Exercise:
Set out exactly, and with nothing added, the line containing "Please look at how your opponent" and every line after it through the final line of the data.
== Segment start ==
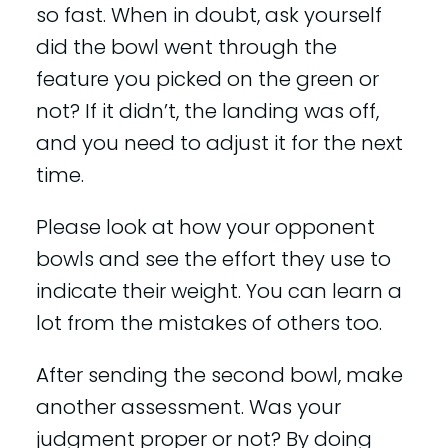
so fast. When in doubt, ask yourself
did the bowl went through the
feature you picked on the green or
not? If it didn’t, the landing was off,
and you need to adjust it for the next
time.
Please look at how your opponent
bowls and see the effort they use to
indicate their weight. You can learn a
lot from the mistakes of others too.
After sending the second bowl, make
another assessment. Was your
judgment proper or not? By doing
== Segment end ==
Result:
Please look at how your opponent
bowls and see the effort they use to
indicate their weight. You can learn a
lot from the mistakes of others too.
After sending the second bowl, make
another assessment. Was your
judgment proper or not? By doing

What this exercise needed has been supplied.